**AVAILABLE RECORDS**
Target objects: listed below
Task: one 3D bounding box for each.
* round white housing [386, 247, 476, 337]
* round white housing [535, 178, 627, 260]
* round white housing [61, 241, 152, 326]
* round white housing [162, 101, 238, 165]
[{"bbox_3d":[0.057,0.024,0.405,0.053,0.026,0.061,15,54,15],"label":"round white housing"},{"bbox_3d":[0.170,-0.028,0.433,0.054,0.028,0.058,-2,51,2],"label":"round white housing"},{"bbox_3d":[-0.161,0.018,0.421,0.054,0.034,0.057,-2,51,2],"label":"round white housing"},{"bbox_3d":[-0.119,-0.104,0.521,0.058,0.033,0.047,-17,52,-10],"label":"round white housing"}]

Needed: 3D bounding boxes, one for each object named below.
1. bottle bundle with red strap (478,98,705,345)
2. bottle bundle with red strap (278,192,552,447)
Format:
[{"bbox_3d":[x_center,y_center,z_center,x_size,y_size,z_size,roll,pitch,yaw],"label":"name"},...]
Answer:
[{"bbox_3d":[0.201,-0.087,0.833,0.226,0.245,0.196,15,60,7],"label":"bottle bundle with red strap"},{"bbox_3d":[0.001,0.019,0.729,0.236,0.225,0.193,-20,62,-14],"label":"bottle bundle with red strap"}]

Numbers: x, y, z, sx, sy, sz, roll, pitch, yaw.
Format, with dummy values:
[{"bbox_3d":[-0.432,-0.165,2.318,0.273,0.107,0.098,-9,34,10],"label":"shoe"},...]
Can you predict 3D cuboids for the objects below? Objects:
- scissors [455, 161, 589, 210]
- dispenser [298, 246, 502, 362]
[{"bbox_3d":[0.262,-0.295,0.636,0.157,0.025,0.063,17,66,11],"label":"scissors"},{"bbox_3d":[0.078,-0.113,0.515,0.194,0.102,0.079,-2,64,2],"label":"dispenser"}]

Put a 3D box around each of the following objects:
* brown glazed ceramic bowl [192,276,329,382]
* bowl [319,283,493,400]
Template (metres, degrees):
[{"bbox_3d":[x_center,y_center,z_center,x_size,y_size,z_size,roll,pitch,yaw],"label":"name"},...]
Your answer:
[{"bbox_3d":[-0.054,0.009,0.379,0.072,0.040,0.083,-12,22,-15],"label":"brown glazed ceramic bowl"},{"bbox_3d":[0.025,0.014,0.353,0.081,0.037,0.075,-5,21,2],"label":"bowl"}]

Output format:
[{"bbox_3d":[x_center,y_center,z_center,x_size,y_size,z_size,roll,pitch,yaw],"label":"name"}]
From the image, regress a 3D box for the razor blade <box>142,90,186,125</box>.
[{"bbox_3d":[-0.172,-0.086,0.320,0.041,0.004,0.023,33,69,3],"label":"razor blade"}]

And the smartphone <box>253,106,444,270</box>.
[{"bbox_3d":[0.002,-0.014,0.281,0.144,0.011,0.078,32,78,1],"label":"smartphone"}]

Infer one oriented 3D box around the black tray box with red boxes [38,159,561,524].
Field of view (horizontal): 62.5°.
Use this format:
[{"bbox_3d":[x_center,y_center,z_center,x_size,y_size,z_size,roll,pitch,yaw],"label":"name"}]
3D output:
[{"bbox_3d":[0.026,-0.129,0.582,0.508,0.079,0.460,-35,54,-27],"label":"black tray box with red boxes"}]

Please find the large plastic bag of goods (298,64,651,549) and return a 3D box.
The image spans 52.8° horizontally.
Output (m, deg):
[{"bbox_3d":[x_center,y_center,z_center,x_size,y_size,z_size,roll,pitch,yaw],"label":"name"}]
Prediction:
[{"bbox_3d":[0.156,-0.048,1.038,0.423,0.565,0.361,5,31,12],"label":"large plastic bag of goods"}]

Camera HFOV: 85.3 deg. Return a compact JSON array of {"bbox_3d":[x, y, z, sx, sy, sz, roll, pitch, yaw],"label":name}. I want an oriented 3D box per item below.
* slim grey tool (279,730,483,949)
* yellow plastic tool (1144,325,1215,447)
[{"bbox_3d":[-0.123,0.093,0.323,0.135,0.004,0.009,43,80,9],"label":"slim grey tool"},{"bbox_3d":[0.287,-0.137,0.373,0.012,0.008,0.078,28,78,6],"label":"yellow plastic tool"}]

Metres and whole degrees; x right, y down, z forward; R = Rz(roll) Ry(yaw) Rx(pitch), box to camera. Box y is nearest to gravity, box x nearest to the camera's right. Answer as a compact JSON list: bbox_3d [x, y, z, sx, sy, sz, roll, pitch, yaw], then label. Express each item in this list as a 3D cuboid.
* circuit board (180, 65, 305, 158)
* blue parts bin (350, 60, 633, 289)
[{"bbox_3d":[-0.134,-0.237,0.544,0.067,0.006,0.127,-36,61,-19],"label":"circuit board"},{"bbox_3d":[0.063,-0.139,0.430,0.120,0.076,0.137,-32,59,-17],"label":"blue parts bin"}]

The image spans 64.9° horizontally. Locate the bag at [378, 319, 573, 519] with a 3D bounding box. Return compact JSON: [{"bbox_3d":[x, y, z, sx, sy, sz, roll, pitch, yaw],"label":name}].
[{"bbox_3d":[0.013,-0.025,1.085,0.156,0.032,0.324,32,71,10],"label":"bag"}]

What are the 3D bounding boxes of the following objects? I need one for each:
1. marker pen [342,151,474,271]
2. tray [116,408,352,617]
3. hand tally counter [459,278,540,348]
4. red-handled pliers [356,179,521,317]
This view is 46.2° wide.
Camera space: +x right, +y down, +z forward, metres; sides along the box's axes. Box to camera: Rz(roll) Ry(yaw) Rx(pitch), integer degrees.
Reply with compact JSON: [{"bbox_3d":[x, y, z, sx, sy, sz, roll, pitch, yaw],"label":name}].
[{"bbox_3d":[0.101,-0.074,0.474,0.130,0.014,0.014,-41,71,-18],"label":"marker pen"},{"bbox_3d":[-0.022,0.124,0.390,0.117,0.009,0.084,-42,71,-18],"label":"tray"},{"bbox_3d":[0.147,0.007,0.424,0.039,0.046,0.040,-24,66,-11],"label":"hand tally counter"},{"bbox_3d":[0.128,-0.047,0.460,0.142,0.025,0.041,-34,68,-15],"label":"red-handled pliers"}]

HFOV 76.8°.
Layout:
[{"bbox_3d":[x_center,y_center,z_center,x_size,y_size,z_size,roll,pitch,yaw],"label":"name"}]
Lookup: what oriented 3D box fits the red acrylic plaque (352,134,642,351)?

**TASK BRIEF**
The string "view" appears on some lines of the data; count those lines and report only how many there are.

**EXPECTED ANSWER**
2